Interactive Visualization of 3D Coordinate Uncertainties in Terrestrial Laser Scanning Point Clouds

Laser scanning, also known as lidar, is being used by a growing number of scientific studies and engineering applications. The spatially-varying geometric uncertainty of the resulting three-dimensional (3D) point cloud can have a substantial impact on the validity of derived products (e.g., digital surfaces and 3D models) and the quality of observations and findings. While total propagated uncertainty (TPU) for laser scanning is an active research topic, there is a shortage of software solutions for computing and efficiently visualizing per-point, 3D coordinate uncertainties from terrestrial, mobile, and airborne laser scanning data.

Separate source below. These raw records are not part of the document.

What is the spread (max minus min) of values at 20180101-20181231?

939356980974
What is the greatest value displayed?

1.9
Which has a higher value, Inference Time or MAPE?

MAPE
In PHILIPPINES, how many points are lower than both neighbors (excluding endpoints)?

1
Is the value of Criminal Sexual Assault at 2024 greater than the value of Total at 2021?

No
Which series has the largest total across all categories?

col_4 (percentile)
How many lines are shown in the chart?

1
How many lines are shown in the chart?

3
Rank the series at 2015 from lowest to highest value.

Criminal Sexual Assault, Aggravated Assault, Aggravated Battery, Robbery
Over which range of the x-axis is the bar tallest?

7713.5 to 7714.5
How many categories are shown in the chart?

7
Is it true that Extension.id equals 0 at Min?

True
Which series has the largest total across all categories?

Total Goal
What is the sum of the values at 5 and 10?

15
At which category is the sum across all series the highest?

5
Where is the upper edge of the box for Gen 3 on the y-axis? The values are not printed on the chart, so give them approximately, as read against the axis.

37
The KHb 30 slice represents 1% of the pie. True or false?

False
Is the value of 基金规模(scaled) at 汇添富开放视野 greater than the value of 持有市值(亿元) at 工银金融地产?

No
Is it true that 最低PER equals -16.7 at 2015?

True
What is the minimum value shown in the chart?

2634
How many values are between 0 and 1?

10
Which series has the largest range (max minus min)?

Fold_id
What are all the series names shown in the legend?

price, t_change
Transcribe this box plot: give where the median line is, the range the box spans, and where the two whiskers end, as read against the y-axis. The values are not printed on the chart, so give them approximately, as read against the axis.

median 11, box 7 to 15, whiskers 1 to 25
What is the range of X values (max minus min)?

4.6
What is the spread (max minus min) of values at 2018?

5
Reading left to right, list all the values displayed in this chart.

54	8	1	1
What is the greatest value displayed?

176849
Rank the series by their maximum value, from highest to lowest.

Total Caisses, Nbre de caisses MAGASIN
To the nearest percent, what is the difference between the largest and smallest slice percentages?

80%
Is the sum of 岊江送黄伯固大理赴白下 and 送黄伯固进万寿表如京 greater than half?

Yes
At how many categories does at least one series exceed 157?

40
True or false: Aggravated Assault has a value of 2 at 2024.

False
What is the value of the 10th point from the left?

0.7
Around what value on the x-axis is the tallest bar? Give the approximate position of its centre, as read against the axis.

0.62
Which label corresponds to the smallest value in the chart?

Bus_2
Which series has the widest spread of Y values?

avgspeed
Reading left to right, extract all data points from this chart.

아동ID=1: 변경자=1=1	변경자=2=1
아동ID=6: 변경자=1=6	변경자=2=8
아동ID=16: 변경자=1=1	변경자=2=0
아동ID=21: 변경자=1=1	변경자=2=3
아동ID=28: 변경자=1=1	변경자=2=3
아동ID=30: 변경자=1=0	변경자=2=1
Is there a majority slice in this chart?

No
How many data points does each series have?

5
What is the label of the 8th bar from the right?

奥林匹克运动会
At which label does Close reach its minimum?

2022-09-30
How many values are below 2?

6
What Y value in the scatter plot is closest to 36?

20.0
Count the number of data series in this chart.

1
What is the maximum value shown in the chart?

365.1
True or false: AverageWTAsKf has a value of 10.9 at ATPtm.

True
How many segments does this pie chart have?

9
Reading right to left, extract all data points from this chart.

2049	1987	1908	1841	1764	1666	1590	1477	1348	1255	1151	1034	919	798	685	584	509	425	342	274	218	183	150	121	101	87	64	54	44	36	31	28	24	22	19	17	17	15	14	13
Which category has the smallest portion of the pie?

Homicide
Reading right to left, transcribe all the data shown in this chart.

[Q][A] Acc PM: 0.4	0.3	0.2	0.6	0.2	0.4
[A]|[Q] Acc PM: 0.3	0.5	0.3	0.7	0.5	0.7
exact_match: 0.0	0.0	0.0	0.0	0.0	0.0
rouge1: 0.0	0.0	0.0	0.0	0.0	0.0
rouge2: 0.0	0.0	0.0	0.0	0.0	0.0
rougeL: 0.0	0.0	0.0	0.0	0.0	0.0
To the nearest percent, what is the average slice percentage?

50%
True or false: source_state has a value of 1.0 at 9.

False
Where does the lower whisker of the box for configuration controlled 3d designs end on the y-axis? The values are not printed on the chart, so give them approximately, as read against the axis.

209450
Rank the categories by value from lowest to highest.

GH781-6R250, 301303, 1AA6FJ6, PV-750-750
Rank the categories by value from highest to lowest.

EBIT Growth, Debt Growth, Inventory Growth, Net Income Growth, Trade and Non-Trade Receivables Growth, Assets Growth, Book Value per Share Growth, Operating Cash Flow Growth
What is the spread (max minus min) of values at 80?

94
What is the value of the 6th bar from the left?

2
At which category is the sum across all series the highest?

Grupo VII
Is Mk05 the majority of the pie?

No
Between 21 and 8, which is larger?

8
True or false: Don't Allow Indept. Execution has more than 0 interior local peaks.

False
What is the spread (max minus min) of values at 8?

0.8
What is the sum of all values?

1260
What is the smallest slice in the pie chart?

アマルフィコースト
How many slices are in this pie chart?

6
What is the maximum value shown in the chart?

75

Intuitive visualization of uncertainty is effective for communicating and analyzing the spatially-varying nature of laser scanning point cloud uncertainties and can inform subsequent qualitative and quantitative analyses. This work proposes a visualization framework for terrestrial laser scanning (TLS) point cloud data, which performs the calculation and display of per-point spatial uncertainty during interactive 3D visualization. On the fly manipulation of the TPU model is made possible by an out-of-core approach that relies on OpenGL Shader Language (GLSL) programming running on a graphics processing unit (GPU). The proposed framework was tested on indoor and outdoor TLS datasets acquired with three different commercially available TLS instruments. OpenGL shader-based uncertainty visualization allowed for the assessment of individual TPU components (e.g., range, beamwidth, and angular-based uncertainties) and aided in the manipulation of the TPU model to account for the nonlinear increase in laser beam radius at short ranges.